"So my first release. Tomorrow." She takes a deep breath and lets it out slowly.
"How do you feel?" I ask.
"Nervous. Wonderful. Terrified. Drowning in a sea of what-were-they-thinking-publishing-me and paralyzing self-doubt."
I smile. "Welcome to the fold."
"It gets easier, right? The doubt? The how did I ever think I could do this/this is one colossal joke/the seriously, I will single-handedly be the reason my publishing house closes its doors when it's realized my book is a major stinker? That goes away, right?"
I look across the table at her, my friend with the earnest eyes and the jaunty ponytail and I want to tell her that it does get better, that just like in every other career doubt fades as skillset and authenticity grow because that would be the right thing to say and it's January and a new year is dawning and all that but...
"No."
I haven't met a writer yet who doesn't toil with unrelenting self-doubt. Will this book be the one that hits or the dead weight that pulls my career into the gloomy abyss of I'm-going-to-have-to-take-a-job-where-I-wear-pants? Is the book that blows my cover and proves to the world that, regardless of a dozen books under my belt, I'm a fraud?
My friend's brow furrows and I swear I can see her ponytail lose a half-inch of it's jaunty swishyness. "Then--then--what do you do?"
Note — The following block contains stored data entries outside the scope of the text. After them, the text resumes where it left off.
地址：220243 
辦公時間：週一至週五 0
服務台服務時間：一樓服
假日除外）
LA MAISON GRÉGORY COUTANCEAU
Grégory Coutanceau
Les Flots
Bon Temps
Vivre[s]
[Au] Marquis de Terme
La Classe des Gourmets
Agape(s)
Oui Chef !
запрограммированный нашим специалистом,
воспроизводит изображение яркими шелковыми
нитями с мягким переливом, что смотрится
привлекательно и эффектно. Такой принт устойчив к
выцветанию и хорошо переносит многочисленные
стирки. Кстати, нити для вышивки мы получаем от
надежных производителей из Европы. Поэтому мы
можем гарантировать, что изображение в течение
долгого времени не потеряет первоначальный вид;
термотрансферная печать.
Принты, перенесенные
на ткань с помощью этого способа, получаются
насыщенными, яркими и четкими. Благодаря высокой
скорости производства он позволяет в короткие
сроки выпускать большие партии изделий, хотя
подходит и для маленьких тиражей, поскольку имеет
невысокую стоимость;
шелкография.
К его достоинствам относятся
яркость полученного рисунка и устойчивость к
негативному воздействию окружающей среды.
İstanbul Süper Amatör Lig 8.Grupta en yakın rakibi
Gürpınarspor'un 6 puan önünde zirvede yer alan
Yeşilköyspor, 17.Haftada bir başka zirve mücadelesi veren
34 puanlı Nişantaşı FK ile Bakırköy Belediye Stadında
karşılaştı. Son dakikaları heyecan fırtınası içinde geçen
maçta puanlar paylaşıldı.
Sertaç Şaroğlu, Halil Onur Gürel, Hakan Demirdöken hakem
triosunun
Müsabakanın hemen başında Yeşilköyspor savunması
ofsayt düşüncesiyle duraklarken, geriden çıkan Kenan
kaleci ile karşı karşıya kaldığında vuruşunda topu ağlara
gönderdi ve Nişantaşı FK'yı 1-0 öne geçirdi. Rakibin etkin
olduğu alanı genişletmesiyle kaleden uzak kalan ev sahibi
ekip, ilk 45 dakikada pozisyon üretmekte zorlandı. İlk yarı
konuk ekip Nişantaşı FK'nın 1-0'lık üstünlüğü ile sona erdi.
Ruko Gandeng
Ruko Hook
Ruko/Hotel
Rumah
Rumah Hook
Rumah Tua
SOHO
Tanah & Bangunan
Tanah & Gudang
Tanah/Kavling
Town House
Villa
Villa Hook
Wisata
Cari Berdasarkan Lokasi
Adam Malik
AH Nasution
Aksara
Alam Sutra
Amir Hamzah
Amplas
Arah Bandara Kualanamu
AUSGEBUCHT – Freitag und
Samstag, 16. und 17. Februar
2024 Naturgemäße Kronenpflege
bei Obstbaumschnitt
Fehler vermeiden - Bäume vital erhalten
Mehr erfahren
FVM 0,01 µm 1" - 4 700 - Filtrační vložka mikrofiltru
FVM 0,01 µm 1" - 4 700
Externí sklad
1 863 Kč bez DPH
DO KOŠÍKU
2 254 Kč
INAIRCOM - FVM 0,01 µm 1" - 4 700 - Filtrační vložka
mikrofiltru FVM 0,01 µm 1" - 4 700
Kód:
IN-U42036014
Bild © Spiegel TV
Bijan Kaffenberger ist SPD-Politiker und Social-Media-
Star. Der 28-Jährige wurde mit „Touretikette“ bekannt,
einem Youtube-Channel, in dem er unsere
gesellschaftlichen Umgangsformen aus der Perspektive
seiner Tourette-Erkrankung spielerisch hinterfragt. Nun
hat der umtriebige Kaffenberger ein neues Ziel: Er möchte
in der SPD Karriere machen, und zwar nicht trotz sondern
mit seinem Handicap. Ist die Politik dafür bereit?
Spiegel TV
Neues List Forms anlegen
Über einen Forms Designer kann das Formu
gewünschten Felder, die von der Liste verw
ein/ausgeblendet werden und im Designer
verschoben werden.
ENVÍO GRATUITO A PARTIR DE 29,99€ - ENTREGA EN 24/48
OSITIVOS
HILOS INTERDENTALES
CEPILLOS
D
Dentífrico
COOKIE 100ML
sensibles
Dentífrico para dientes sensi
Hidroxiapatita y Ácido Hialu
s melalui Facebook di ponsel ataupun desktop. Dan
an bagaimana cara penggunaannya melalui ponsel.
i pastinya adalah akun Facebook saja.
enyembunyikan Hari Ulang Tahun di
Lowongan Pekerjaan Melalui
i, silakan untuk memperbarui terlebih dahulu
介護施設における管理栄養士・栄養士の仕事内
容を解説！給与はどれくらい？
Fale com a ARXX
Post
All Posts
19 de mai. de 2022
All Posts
A flurry of ideas crash into my subconscious, the majority having to do with booze or chocolate, and I'm reaching for the pearl of wisdom that's more The Little Engine That Could and less Jack Daniels, one unmentionable bar night and a trucker with two first names.
"You just do."
We're silent for a moment, staring at each other over two half-eaten salads, one spiral-bound notebook, and a laptop rapidly losing its juice. But I'm on to something.
Writers keep writing. That's what we do. Whether its confidence or neurosis or stupidity that outweighs our doubts--and sometimes it can be all three--we keep going. The doubt isn't going anywhere, that's a given, because each time we begin a new story or launch a new book we're starting from square one with that sense that this could be my sink-or-swim book. But we're also starting at the same square one that is teaming with excitement, teaming with the flipside of doubt: hope. You may doubt that your book is any good, but there is that little flicker of hope--from a friend or coworker who read it, from an early review or an excited editor--this could be the one.
The trick is not letting the doubt prevail. You know it will be there, so welcome it in. Sit it down, offer it a cup of tea and a couple hours of, "yes, this will be the first book in history so bad that a law will be passed to prevent me from ever opening a WORD doc ever again. Ever." Then send it on its way. Consider it a part of the process like editing or acknowledgements or striking the balance between a boring bio and lying about your history as a dog food tester and move on.
Every artist doubts their greatness throughout his or her career. It's that charming neurosis that makes us so wonderfully mercurial and melodramatic. So write with reckless abandon. Then doubt it. And then move on.
Are the words you put on the page today the best that have ever been written? I don't know. Are they the worst? I doubt it.